Understand Azure Data Lake Storage Gen2

Completed

A data lake is a repository of data that is stored in its natural format, usually as blobs or files. Azure Data Lake Storage is a comprehensive, massively scalable, secure, and cost-effective data lake solution for high performance analytics built into Azure.

Diagram representing files in Azure data Lake Storage Gen2 being accessed by big data technologies.

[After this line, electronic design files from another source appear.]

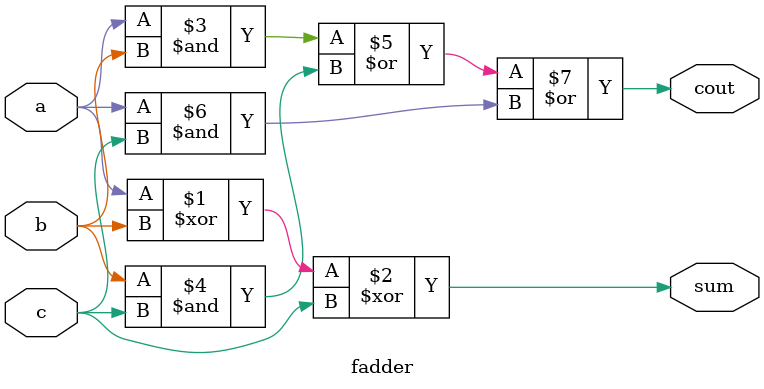
<source format=v>
module top_module( 
    input [99:0] a, b,
    input cin,
    output [99:0] cout,
    output [99:0] sum );
    
    fadder u1 (a[0], b[0], cin, cout[0], sum[0]);
    genvar i;
    
    generate 
        for (i =1; i<100; i=i+1)begin : Full_adder_block
            fadder u0 (a[i], b[i], cout[i-1], cout[i], sum[i]);
        end
    endgenerate

endmodule

module fadder(
    input a,b,c,
    output cout , sum);
    
    assign sum = a ^ b ^ c;
    assign cout = (a&b) | (b&c) | (a&c); 

endmodule

</source>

Azure Data Lake Storage combines a file system with a storage platform to help you quickly identify insights into your data. Data Lake Storage builds on Azure Blob storage capabilities to optimize it specifically for analytics workloads. This integration enables analytics performance, the tiering and data lifecycle management capabilities of Blob storage, and the high-availability, security, and durability capabilities of Azure Storage.

Benefits

Data Lake Storage is designed to deal with this variety and volume of data at exabyte scale while securely handling hundreds of gigabytes of throughput. With this, you can use Data Lake Storage Gen2 as the basis for both real-time and batch solutions.

Hadoop compatible access

A benefit of Data Lake Storage is that you can treat the data as if it's stored in a Hadoop Distributed File System (HDFS). With this feature, you can store the data in one place and access it through compute technologies including Azure Databricks, Azure HDInsight, and Azure Synapse Analytics without moving the data between environments. The data engineer also has the ability to use storage mechanisms such as the parquet format, which is highly compressed and performs well across multiple platforms using an internal columnar storage.

Security

Data Lake Storage supports access control lists (ACLs) and Portable Operating System Interface (POSIX) permissions that don't inherit the permissions of the parent directory. In fact, you can set permissions at a directory level or file level for the data stored within the data lake, providing a much more secure storage system. This security is configurable through technologies such as Hive and Spark or utilities such as Azure Storage Explorer, which runs on Windows, macOS, and Linux. All data that is stored is encrypted at rest by using either Microsoft or customer-managed keys.

Performance

Azure Data Lake Storage organizes the stored data into a hierarchy of directories and subdirectories, much like a file system, for easier navigation. As a result, data processing requires less computational resources, reducing both the time and cost.

Data redundancy

Data Lake Storage takes advantage of the Azure Blob replication models that provide data redundancy in a single data center with locally redundant storage (LRS), or to a secondary region by using the Geo-redundant storage (GRS) option. This feature ensures that your data is always available and protected if catastrophe strikes.

Tip

Whenever planning for a data lake, a data engineer should give thoughtful consideration to structure, data governance, and security. This should include consideration of factors that can influence lake structure and organization, such as:

  • Types of data to be stored
  • How the data will be transformed
  • Who should access the data
  • What are the typical access patterns

This approach will help determine how to plan for access control governance across your lake. Data engineers should be proactive in ensuring that the lake doesn't become the proverbial data swamp which becomes inaccessible and non-useful to users due to the lack of data governance and data quality measures. Establishing a baseline and following best practices for Azure Data Lake will help ensure a proper and robust implementation that will allow the organization to grow and gain insight to achieve more.